(YOUR GOAL): Output the full listing below exactly as it reads, and skip anything that is a picture.

(ENTRIES SHOWN):
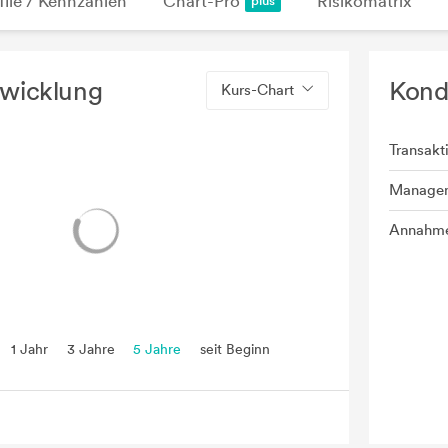
file / Kennzahlen
Chart-Pro
Risikomatrix
twicklung
Kond
Kurs-Chart
Transakt
Manage
Annahme
1 Jahr
3 Jahre
5 Jahre
seit Beginn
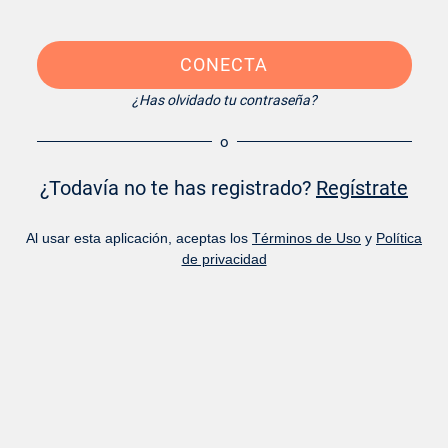
CONECTA
¿Has olvidado tu contraseña?
o
¿Todavía no te has registrado?
Regístrate
Al usar esta aplicación, aceptas los
Términos de Uso
y
Política
de privacidad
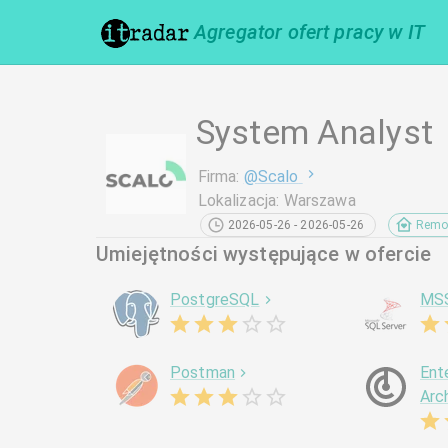
Agregator ofert pracy w IT
System Analyst
Firma
:
@
Scalo
Lokalizacja
:
Warszawa
2026-05-26 - 2026-05-26
Remo
Umiejętności występujące w ofercie
PostgreSQL
MS
Postman
Ent
Arc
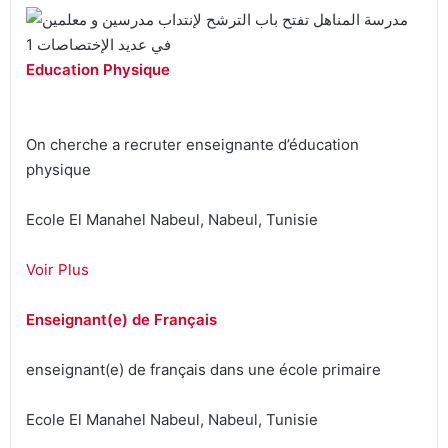
Education Physique
On cherche a recruter enseignante d’éducation
physique
Ecole El Manahel Nabeul‎, Nabeul, Tunisie
Voir Plus
Enseignant(e) de Français
enseignant(e) de français dans une école primaire
Ecole El Manahel Nabeul‎, Nabeul, Tunisie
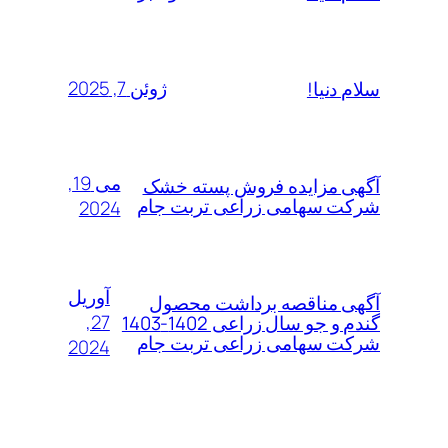
ژوئن 7, 2025
سلام دنیا!
می 19,
آگهی مزایده فروش پسته خشک
شرکت سهامی زراعی تربت جام
2024
آوریل
آگهی مناقصه برداشت محصول
27,
گندم و جو سال زراعی 1402-1403
شرکت سهامی زراعی تربت جام
2024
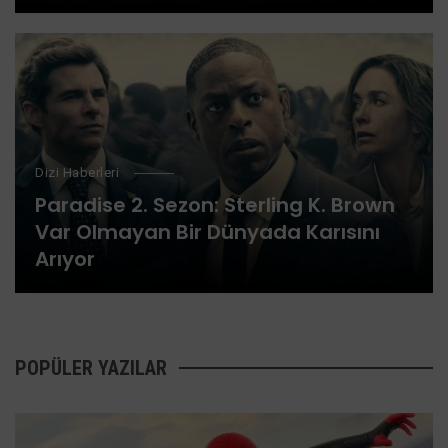
Bölümüyle Geri Dönüyor
Dizi Haberleri
Paradise 2. Sezon: Sterling K. Brown
Var Olmayan Bir Dünyada Karısını
Arıyor
POPÜLER YAZILAR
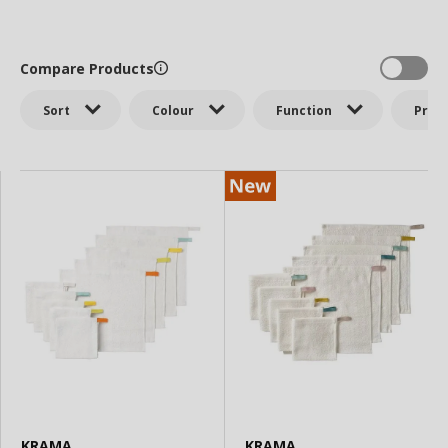
Compare Products
Sort
Colour
Function
Price
KRAMA
KRAMA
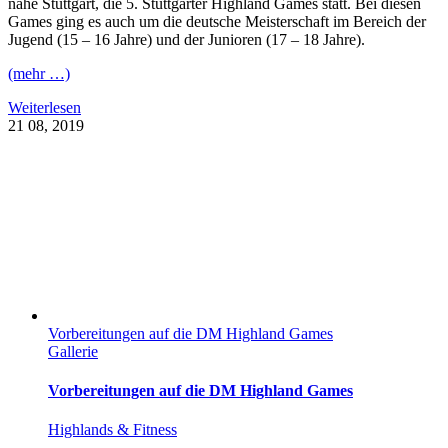
nähe Stuttgart, die 5. Stuttgarter Highland Games statt. Bei diesen
Games ging es auch um die deutsche Meisterschaft im Bereich der
Jugend (15 – 16 Jahre) und der Junioren (17 – 18 Jahre).
(mehr …)
Weiterlesen
21
08, 2019
Vorbereitungen auf die DM Highland Games
Gallerie
Vorbereitungen auf die DM Highland Games
Highlands & Fitness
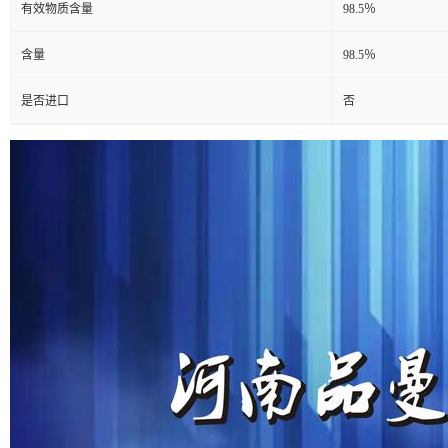
有效物质含量
98.5％
含量
98.5％
是否进口
否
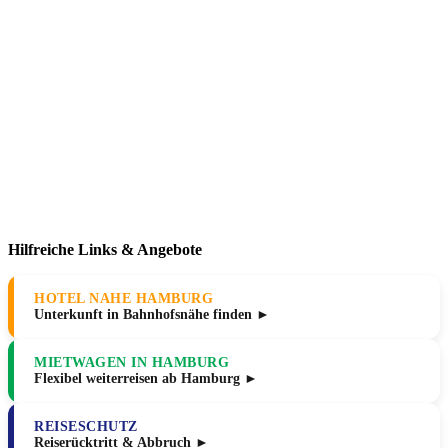
Hilfreiche Links & Angebote
HOTEL NAHE HAMBURG
Unterkunft in Bahnhofsnähe finden ►
MIETWAGEN IN HAMBURG
Flexibel weiterreisen ab Hamburg ►
REISESCHUTZ
Reiserücktritt & Abbruch ►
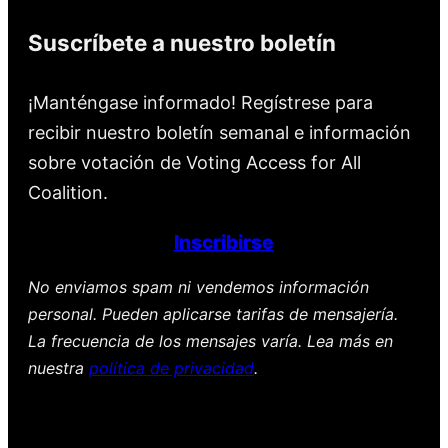
Suscríbete a nuestro boletín
¡Manténgase informado! Regístrese para
recibir nuestro boletín semanal e información
sobre votación de Voting Access for All
Coalition.
Inscribirse
No enviamos spam ni vendemos información
personal. Pueden aplicarse tarifas de mensajería.
La frecuencia de los mensajes varía. Lea más en
nuestra
política de privacidad
.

(WRITTEN REPLY):
file / Kennzahlen
Chart-Pro
Risikomatrix
twicklung
Kond
Kurs-Chart
Transakt
Manage
Annahme
1 Jahr
3 Jahre
5 Jahre
seit Beginn
CONECTA
¿Has olvidado tu contraseña?
o
¿Todavía no te has registrado?
Regístrate
Al usar esta aplicación, aceptas los
Términos de Uso
y
Política
de privacidad
Agregator ofert pracy w IT
System Analyst
Firma
:
@
Scalo
Lokalizacja
:
Warszawa
2026-05-26 - 2026-05-26
Remo
Umiejętności występujące w ofercie
PostgreSQL
MS
Postman
Ent
Arc
Education Physique
On cherche a recruter enseignante d’éducation
physique
Ecole El Manahel Nabeul‎, Nabeul, Tunisie
Voir Plus
Enseignant(e) de Français
enseignant(e) de français dans une école primaire
Ecole El Manahel Nabeul‎, Nabeul, Tunisie
ژوئن 7, 2025
سلام دنیا!
می 19,
آگهی مزایده فروش پسته خشک
شرکت سهامی زراعی تربت جام
2024
آوریل
آگهی مناقصه برداشت محصول
27,
گندم و جو سال زراعی 1402-1403
شرکت سهامی زراعی تربت جام
2024
Bölümüyle Geri Dönüyor
Dizi Haberleri
Paradise 2. Sezon: Sterling K. Brown
Var Olmayan Bir Dünyada Karısını
Arıyor
POPÜLER YAZILAR
Compare Products
Sort
Colour
Function
Price
KRAMA
KRAMA
nähe Stuttgart, die 5. Stuttgarter Highland Games statt. Bei diesen
Games ging es auch um die deutsche Meisterschaft im Bereich der
Jugend (15 – 16 Jahre) und der Junioren (17 – 18 Jahre).
(mehr …)
Weiterlesen
21
08, 2019
Vorbereitungen auf die DM Highland Games
Gallerie
Vorbereitungen auf die DM Highland Games
Highlands & Fitness
有效物质含量
98.5％
含量
98.5％
是否进口
否
Hilfreiche Links & Angebote
HOTEL NAHE HAMBURG
Unterkunft in Bahnhofsnähe finden ►
MIETWAGEN IN HAMBURG
Flexibel weiterreisen ab Hamburg ►
REISESCHUTZ
Reiserücktritt & Abbruch ►
Suscríbete a nuestro boletín
¡Manténgase informado! Regístrese para
recibir nuestro boletín semanal e información
sobre votación de Voting Access for All
Coalition.
Inscribirse
No enviamos spam ni vendemos información
personal. Pueden aplicarse tarifas de mensajería.
La frecuencia de los mensajes varía. Lea más en
nuestra
política de privacidad
.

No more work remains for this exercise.